PRESIDENT PRAISES 2011 UPRISING AMID HEIGHTENED SECURITY IN CAIRO
Egypt’s president paid tribute on Sunday to the country’s 2011 uprising that toppled longtime ruler Hosni Mubarak, saying that protesters killed during the 18- day revolt had sought to revive “noble principles” and found a “new Egypt.”
President Abdel- Fattah el- Sissi’s praise of the uprising, delivered via a televised speech on the eve of its fifth anniversary, followed a recent spate of arrests and a heightened security presence in the capital Cairo that reflected his government’s resolve that the occasion will not be marked by popular demonstrations — or militant attacks.

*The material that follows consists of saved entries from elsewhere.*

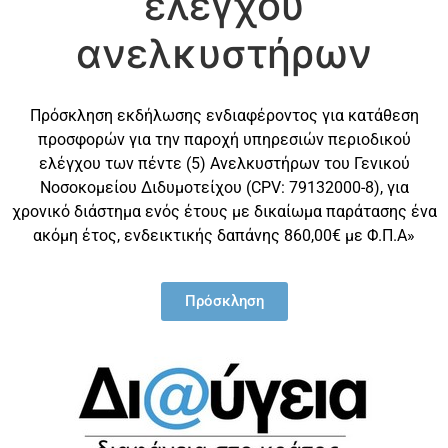
ελέγχου
ανελκυστήρων
Πρόσκληση εκδήλωσης ενδιαφέροντος για κατάθεση
προσφορών για την παροχή υπηρεσιών περιοδικού
ελέγχου των πέντε (5) Ανελκυστήρων του Γενικού
Νοσοκομείου Διδυμοτείχου (CPV: 79132000-8), για
χρονικό διάστημα ενός έτους με δικαίωμα παράτασης ένα
ακόμη έτος, ενδεικτικής δαπάνης 860,00€ με Φ.Π.Α»
Πρόσκληση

They also came just one day after el- Sissi, a soldier-turned-politician who won office in 2014 following a landslide election victory, praised the country’s police and vowed a firm response to any threat to the country’s stability. His nod to the police ran against growing complaints by rights activists that the force has returned to Mubarak-era practices like torture, random arrests and, more recently, forced disappearances.

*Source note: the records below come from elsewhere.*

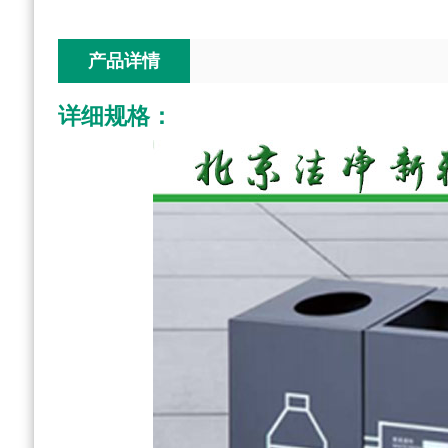
产品详情
详细规格
：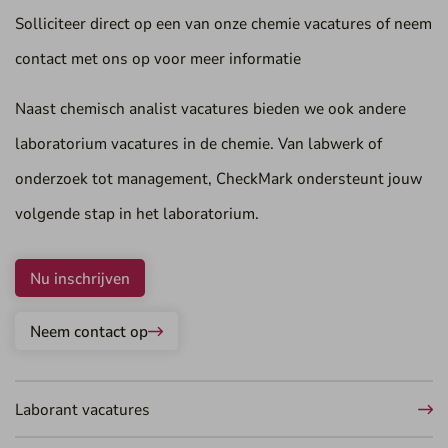
Solliciteer direct op een van onze chemie vacatures of neem
contact met ons op voor meer informatie
Naast chemisch analist vacatures bieden we ook andere
laboratorium vacatures in de chemie. Van labwerk of
onderzoek tot management, CheckMark ondersteunt jouw
volgende stap in het laboratorium.
Nu inschrijven
Neem contact op
Laborant vacatures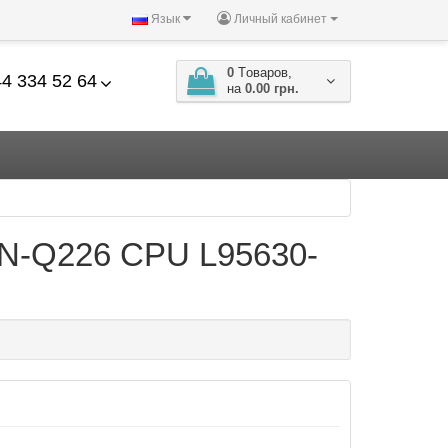
Язык
Личный кабинет
0
Tоваров,
4 334 52 64
на
0.00 грн.
PN-Q226 CPU L95630-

Police brutality was among the complaints that drove Egyptians to take part in the 2011 uprising. El-Sissi said the 2011 uprising had deviated from its course and was forcibly hijacked for “personal gains and narrow interests.” That was a thinly veiled reference to the Muslim Brotherhood, which has been banned and declared a terror group after el-Sissi, as military chief, led the ouster in July 2013 of Islamist President Mohammed Morsi, who hails from the Brotherhood.